I'm gonna take a stab and suggest that every BI pro has walked into a job and found an environment where there are 2000 reports on a single system and some of them consume all the machine resources and take 10 minutes to execute. That sort of malarky. So we did the hard slog, got the BA's back up and whipped everyone back into line. The users were happier because the reports execute quickly and were easy to find, you were happier because there are far fewer reports to maintain, the server team are happier because the box didn't have to be rebooted every day and the BA's are happier because everyone else is happy (one hopes!).

This is why we put controls in place.

So. Doesn't this leave Project Gemini dead in the water in the real world?

Well, I read an interesting perspective from Patrick Husting which made me re-think my thoughts (non-pun intended).

"People are always going to do self service reporting in some way whether we like it or not, no matter how good the underlying data is, so why not do it in a controlled manner where everything is audited and logged and the IT team has full visibility of what is going"

Ok so, to quote from a really crappy movie I saw recently "just because it is, doesn't mean it should be". But I think he might actually be right. To a point.

I really do hate to be a naysayer. And I'm not just saying that. But, I have a big BUT (please no jokes!).

Where is all this magical data that is being analysed coming from in the first place? From systems.
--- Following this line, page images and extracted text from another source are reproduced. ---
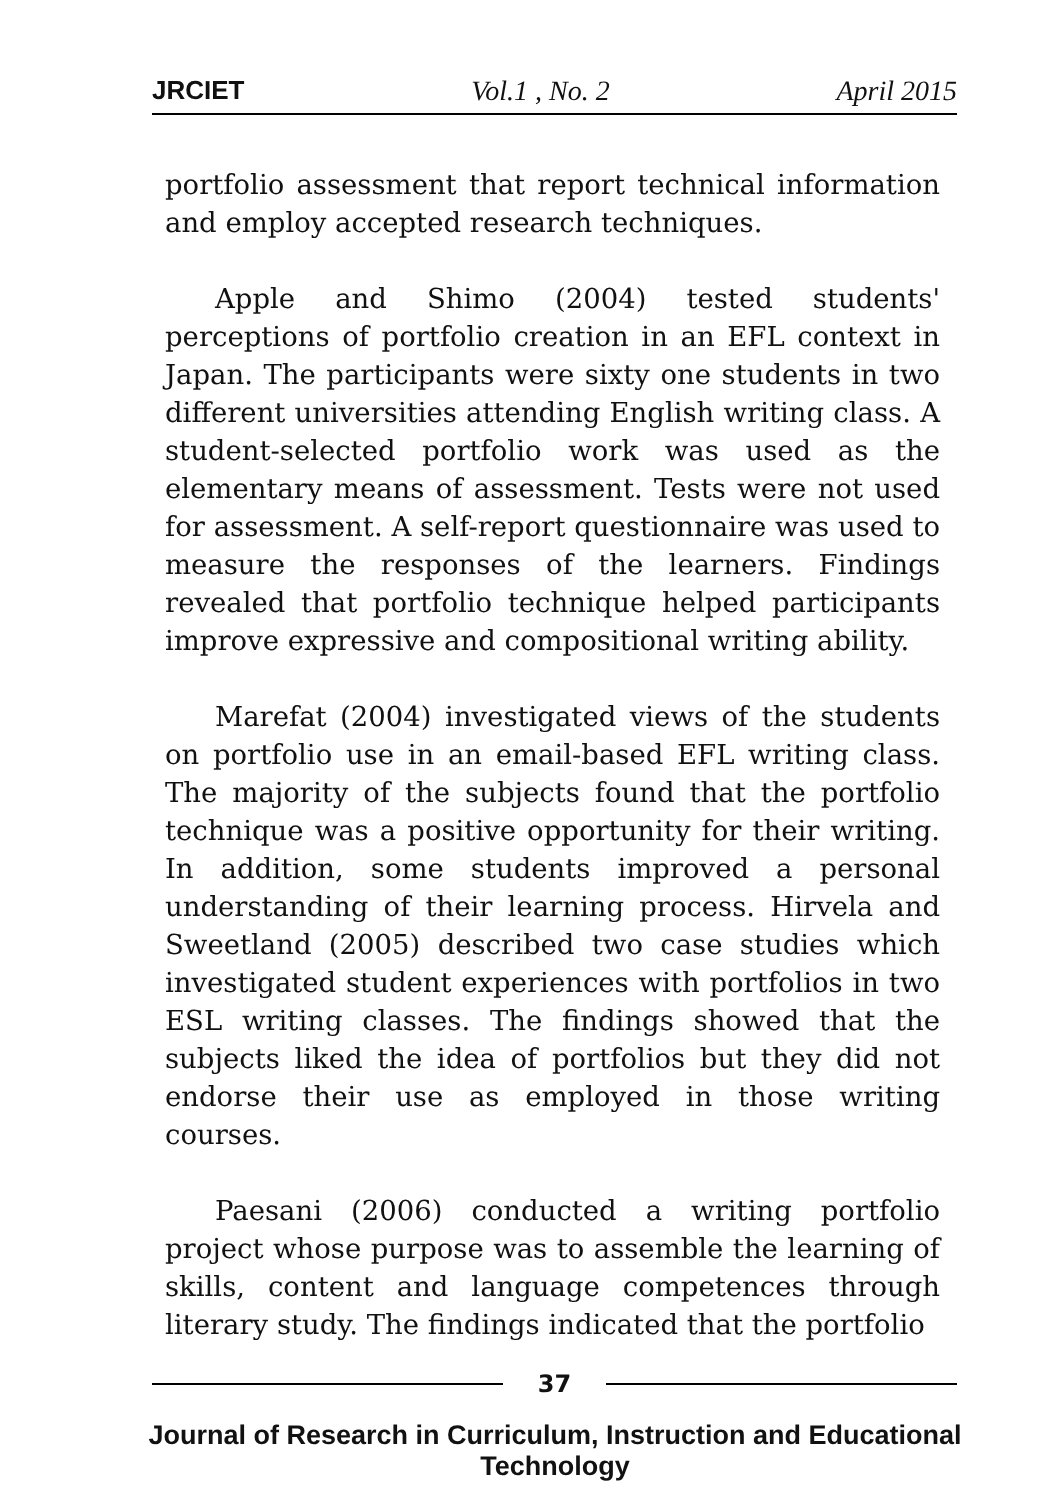JRCIET Vol.1 , No. 2 April 2015
portfolio assessment that report technical information and employ accepted research techniques.
Apple and Shimo (2004) tested students' perceptions of portfolio creation in an EFL context in Japan. The participants were sixty one students in two different universities attending English writing class. A student-selected portfolio work was used as the elementary means of assessment. Tests were not used for assessment. A self-report questionnaire was used to measure the responses of the learners. Findings revealed that portfolio technique helped participants improve expressive and compositional writing ability.
Marefat (2004) investigated views of the students on portfolio use in an email-based EFL writing class. The majority of the subjects found that the portfolio technique was a positive opportunity for their writing. In addition, some students improved a personal understanding of their learning process. Hirvela and Sweetland (2005) described two case studies which investigated student experiences with portfolios in two ESL writing classes. The findings showed that the subjects liked the idea of portfolios but they did not endorse their use as employed in those writing courses.
Paesani (2006) conducted a writing portfolio project whose purpose was to assemble the learning of skills, content and language competences through literary study. The findings indicated that the portfolio
37
Journal of Research in Curriculum, Instruction and Educational Technology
Well guess, what, we don't let users have hollus bollus access to our databases to avoid the suituations caused by our predecessors.
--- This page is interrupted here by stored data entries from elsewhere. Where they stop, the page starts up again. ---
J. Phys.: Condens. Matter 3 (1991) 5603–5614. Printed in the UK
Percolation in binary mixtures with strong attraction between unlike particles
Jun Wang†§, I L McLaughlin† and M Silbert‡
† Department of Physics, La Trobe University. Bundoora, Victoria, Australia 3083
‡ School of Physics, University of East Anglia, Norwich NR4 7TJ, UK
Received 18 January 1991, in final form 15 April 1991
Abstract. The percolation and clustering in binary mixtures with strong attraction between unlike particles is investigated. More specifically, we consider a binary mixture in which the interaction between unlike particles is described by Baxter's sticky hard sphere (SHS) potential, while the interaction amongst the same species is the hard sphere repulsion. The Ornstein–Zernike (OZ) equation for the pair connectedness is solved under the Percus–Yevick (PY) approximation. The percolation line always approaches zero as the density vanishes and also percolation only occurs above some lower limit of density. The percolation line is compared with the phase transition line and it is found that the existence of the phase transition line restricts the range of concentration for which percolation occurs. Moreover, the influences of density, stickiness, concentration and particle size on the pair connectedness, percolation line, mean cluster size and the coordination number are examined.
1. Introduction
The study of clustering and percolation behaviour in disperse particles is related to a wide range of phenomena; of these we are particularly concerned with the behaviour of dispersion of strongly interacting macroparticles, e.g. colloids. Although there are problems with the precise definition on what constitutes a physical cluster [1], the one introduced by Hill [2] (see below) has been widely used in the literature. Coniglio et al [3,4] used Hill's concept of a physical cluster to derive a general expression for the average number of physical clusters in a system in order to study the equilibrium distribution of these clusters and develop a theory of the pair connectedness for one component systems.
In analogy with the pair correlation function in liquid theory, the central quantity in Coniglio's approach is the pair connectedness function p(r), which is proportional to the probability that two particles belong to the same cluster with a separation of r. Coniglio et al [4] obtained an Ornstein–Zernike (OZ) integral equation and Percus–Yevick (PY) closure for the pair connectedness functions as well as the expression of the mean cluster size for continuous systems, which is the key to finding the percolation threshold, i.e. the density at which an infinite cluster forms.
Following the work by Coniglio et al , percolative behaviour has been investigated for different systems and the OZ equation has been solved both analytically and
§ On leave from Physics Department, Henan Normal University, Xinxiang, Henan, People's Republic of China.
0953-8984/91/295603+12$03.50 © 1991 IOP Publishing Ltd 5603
Actually that's not my only issue... users do NOT have a big picture view of the world. They don't care what other parts of the business are doing and they are not interested in how data aggregates upwards beyond their little fish pond. They are not interested in whether there is a single source of truth or if their version of the truth is different to someone else's. They are not interested in network bandwidth or performance at other sites.

Nor should they care about this stuff, that's not their job. It's ours.
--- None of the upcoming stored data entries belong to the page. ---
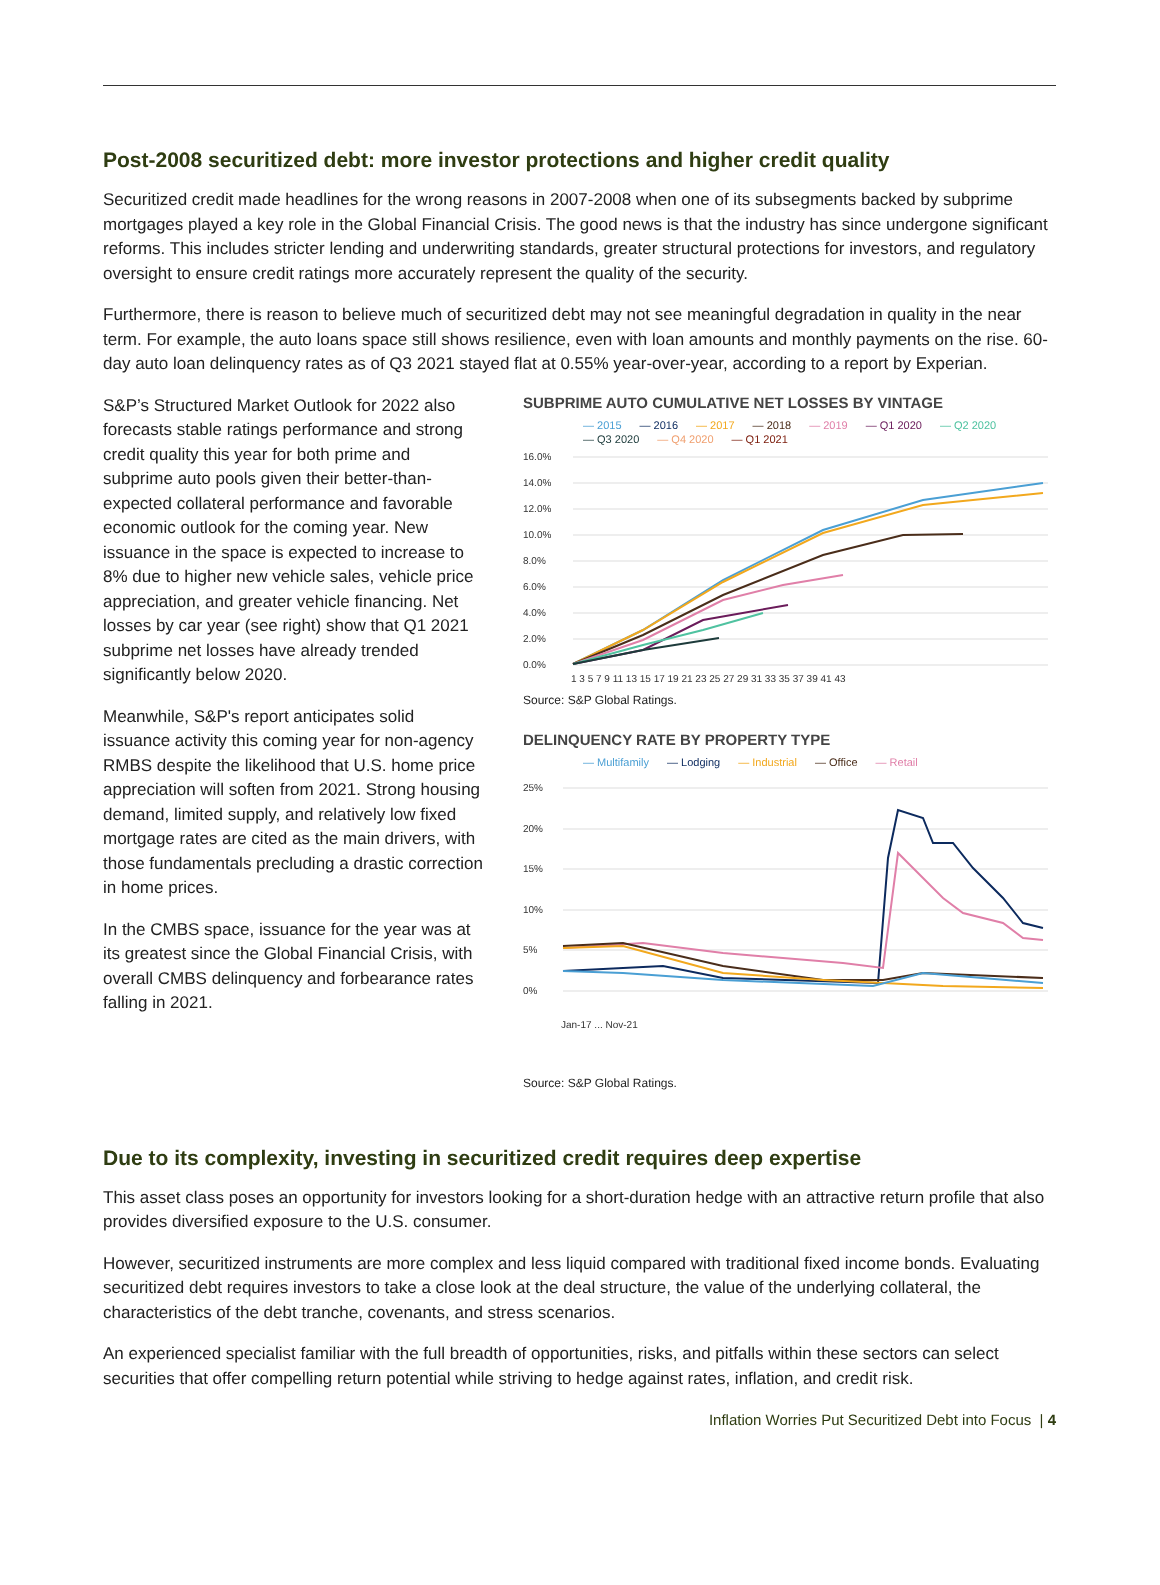Post-2008 securitized debt: more investor protections and higher credit quality
Securitized credit made headlines for the wrong reasons in 2007-2008 when one of its subsegments backed by subprime mortgages played a key role in the Global Financial Crisis. The good news is that the industry has since undergone significant reforms. This includes stricter lending and underwriting standards, greater structural protections for investors, and regulatory oversight to ensure credit ratings more accurately represent the quality of the security.
Furthermore, there is reason to believe much of securitized debt may not see meaningful degradation in quality in the near term. For example, the auto loans space still shows resilience, even with loan amounts and monthly payments on the rise. 60-day auto loan delinquency rates as of Q3 2021 stayed flat at 0.55% year-over-year, according to a report by Experian.
S&P’s Structured Market Outlook for 2022 also forecasts stable ratings performance and strong credit quality this year for both prime and subprime auto pools given their better-than-expected collateral performance and favorable economic outlook for the coming year. New issuance in the space is expected to increase to 8% due to higher new vehicle sales, vehicle price appreciation, and greater vehicle financing. Net losses by car year (see right) show that Q1 2021 subprime net losses have already trended significantly below 2020.
Meanwhile, S&P's report anticipates solid issuance activity this coming year for non-agency RMBS despite the likelihood that U.S. home price appreciation will soften from 2021. Strong housing demand, limited supply, and relatively low fixed mortgage rates are cited as the main drivers, with those fundamentals precluding a drastic correction in home prices.
In the CMBS space, issuance for the year was at its greatest since the Global Financial Crisis, with overall CMBS delinquency and forbearance rates falling in 2021.
SUBPRIME AUTO CUMULATIVE NET LOSSES BY VINTAGE
— 2015 — 2016 — 2017 — 2018 — 2019 — Q1 2020 — Q2 2020 — Q3 2020 — Q4 2020 — Q1 2021
16.0%
14.0%
12.0%
10.0%
8.0%
6.0%
4.0%
2.0%
0.0%
1 3 5 7 9 11 13 15 17 19 21 23 25 27 29 31 33 35 37 39 41 43
Source: S&P Global Ratings.
DELINQUENCY RATE BY PROPERTY TYPE
— Multifamily — Lodging — Industrial — Office — Retail
25%
20%
15%
10%
5%
0%
Jan-17 ... Nov-21
Source: S&P Global Ratings.
Due to its complexity, investing in securitized credit requires deep expertise
This asset class poses an opportunity for investors looking for a short-duration hedge with an attractive return profile that also provides diversified exposure to the U.S. consumer.
However, securitized instruments are more complex and less liquid compared with traditional fixed income bonds. Evaluating securitized debt requires investors to take a close look at the deal structure, the value of the underlying collateral, the characteristics of the debt tranche, covenants, and stress scenarios.
An experienced specialist familiar with the full breadth of opportunities, risks, and pitfalls within these sectors can select securities that offer compelling return potential while striving to hedge against rates, inflation, and credit risk.
Inflation Worries Put Securitized Debt into Focus | 4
It's all very well to say "everything is audited and logged" but aren't we supposed to operate preventatively not reactively?

So I have to ask, isn't that what something like ProClarity is for? To allow users to slice and dice data however they choose while ensuring that the structures and models have been put in place to consider the big picture?

You know what, I think I've just talked myself back to my original stance. It's sexy and I like it but I can't envision practical applications in the real world yet.

That said, I'm always happy to be proven wrong.